WHAT TO WORK ON:
Output every entry exactly as written.

......

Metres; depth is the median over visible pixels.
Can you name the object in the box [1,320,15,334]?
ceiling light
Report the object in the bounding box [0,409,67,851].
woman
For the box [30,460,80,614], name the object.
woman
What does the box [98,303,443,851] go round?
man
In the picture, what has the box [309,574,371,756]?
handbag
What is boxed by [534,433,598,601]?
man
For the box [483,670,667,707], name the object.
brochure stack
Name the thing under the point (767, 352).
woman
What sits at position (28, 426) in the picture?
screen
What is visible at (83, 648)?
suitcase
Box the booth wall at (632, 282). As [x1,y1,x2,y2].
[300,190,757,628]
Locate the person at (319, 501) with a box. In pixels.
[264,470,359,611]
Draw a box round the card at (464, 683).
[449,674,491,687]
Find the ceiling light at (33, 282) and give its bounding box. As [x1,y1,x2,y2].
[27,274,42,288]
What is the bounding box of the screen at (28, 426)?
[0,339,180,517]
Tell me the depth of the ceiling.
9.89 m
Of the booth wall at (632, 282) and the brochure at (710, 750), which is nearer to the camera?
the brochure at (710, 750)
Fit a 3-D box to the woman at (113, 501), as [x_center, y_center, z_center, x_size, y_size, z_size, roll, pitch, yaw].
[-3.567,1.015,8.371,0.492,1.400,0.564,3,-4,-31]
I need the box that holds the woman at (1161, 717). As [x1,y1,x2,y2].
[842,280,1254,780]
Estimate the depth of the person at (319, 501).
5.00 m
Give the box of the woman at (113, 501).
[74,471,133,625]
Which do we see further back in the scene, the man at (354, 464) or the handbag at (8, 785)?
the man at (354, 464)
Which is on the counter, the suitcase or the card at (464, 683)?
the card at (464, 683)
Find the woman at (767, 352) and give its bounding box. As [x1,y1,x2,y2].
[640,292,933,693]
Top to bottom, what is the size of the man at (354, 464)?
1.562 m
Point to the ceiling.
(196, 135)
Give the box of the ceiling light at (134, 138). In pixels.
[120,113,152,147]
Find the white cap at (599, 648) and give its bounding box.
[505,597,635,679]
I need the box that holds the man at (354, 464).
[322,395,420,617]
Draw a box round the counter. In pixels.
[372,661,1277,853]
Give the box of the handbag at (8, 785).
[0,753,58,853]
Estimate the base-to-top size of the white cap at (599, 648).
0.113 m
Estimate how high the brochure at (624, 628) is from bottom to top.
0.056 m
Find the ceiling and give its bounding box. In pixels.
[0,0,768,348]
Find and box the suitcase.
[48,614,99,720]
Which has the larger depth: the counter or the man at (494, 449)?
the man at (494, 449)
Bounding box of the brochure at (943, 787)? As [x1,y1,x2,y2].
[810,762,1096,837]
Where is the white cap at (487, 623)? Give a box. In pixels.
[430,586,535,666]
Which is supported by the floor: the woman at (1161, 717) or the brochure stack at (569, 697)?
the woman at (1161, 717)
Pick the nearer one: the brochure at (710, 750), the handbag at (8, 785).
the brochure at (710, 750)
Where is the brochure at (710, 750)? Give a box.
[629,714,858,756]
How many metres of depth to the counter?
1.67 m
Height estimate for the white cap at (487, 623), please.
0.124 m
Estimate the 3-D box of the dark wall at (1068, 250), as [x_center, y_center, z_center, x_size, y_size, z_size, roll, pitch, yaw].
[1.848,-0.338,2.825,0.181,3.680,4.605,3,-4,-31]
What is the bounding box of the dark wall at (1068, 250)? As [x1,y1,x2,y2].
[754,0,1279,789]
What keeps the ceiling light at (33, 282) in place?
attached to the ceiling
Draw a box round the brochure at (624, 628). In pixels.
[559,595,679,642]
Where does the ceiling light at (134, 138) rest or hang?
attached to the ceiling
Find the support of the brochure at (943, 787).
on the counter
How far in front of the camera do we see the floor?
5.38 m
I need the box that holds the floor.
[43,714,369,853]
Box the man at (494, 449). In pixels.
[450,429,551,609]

......

EXPECTED ANSWER:
Metres; depth is the median over visible pixels.
Can you name the object in the box [1,320,15,334]?
ceiling light
Report the object in the bounding box [0,409,67,851].
woman
For the box [30,460,80,614], name the object.
woman
What does the box [98,303,443,851] go round?
man
In the picture, what has the box [309,574,371,756]?
handbag
What is boxed by [534,433,598,601]?
man
For the box [483,670,667,707], name the object.
brochure stack
Name the thing under the point (767, 352).
woman
What sits at position (28, 426) in the picture?
screen
What is visible at (83, 648)?
suitcase
Box the booth wall at (632, 282). As [x1,y1,x2,y2].
[300,190,757,628]
Locate the person at (319, 501) with a box. In pixels.
[264,470,359,611]
Draw a box round the card at (464, 683).
[449,674,491,687]
Find the ceiling light at (33, 282) and give its bounding box. As [x1,y1,x2,y2].
[27,274,42,288]
What is the bounding box of the screen at (28, 426)?
[0,339,180,517]
Tell me the depth of the ceiling.
9.89 m
Of the booth wall at (632, 282) and the brochure at (710, 750), which is nearer to the camera?
the brochure at (710, 750)
Fit a 3-D box to the woman at (113, 501), as [x_center, y_center, z_center, x_size, y_size, z_size, roll, pitch, yaw].
[-3.567,1.015,8.371,0.492,1.400,0.564,3,-4,-31]
I need the box that holds the woman at (1161, 717). As [x1,y1,x2,y2].
[842,280,1254,780]
Estimate the depth of the person at (319, 501).
5.00 m
Give the box of the woman at (113, 501).
[74,471,133,625]
Which do we see further back in the scene, the man at (354, 464) or the handbag at (8, 785)?
the man at (354, 464)
Which is on the counter, the suitcase or the card at (464, 683)?
the card at (464, 683)
Find the woman at (767, 352) and give its bounding box. As [x1,y1,x2,y2].
[640,292,933,693]
Top to bottom, what is the size of the man at (354, 464)?
1.562 m
Point to the ceiling.
(196, 135)
Give the box of the ceiling light at (134, 138). In pixels.
[120,113,152,147]
Find the white cap at (599, 648) and give its bounding box.
[505,597,635,679]
I need the box that holds the man at (354, 464).
[322,395,420,617]
Draw a box round the counter. In pixels.
[372,661,1277,853]
Give the box of the handbag at (8, 785).
[0,753,58,853]
Estimate the base-to-top size of the white cap at (599, 648).
0.113 m
Estimate how high the brochure at (624, 628) is from bottom to top.
0.056 m
Find the ceiling and give its bounding box. In pixels.
[0,0,768,348]
Find and box the suitcase.
[48,614,99,720]
Which has the larger depth: the counter or the man at (494, 449)?
the man at (494, 449)
Bounding box of the brochure at (943, 787)? As [x1,y1,x2,y2].
[810,762,1096,837]
Where is the white cap at (487, 623)? Give a box. In pixels.
[430,586,535,666]
Which is supported by the floor: the woman at (1161, 717) or the brochure stack at (569, 697)?
the woman at (1161, 717)
Pick the nearer one: the brochure at (710, 750), the handbag at (8, 785).
the brochure at (710, 750)
Where is the brochure at (710, 750)? Give a box.
[629,714,858,756]
How many metres of depth to the counter?
1.67 m
Height estimate for the white cap at (487, 623), please.
0.124 m
Estimate the 3-D box of the dark wall at (1068, 250), as [x_center, y_center, z_center, x_size, y_size, z_size, roll, pitch, yaw].
[1.848,-0.338,2.825,0.181,3.680,4.605,3,-4,-31]
What is the bounding box of the dark wall at (1068, 250)? As [x1,y1,x2,y2].
[754,0,1279,789]
What keeps the ceiling light at (33, 282) in place?
attached to the ceiling
Draw a box round the brochure at (624, 628). In pixels.
[559,595,679,642]
Where does the ceiling light at (134, 138) rest or hang?
attached to the ceiling
Find the support of the brochure at (943, 787).
on the counter
How far in front of the camera do we see the floor?
5.38 m
I need the box that holds the floor.
[43,714,369,853]
Box the man at (494, 449). In pixels.
[450,429,551,609]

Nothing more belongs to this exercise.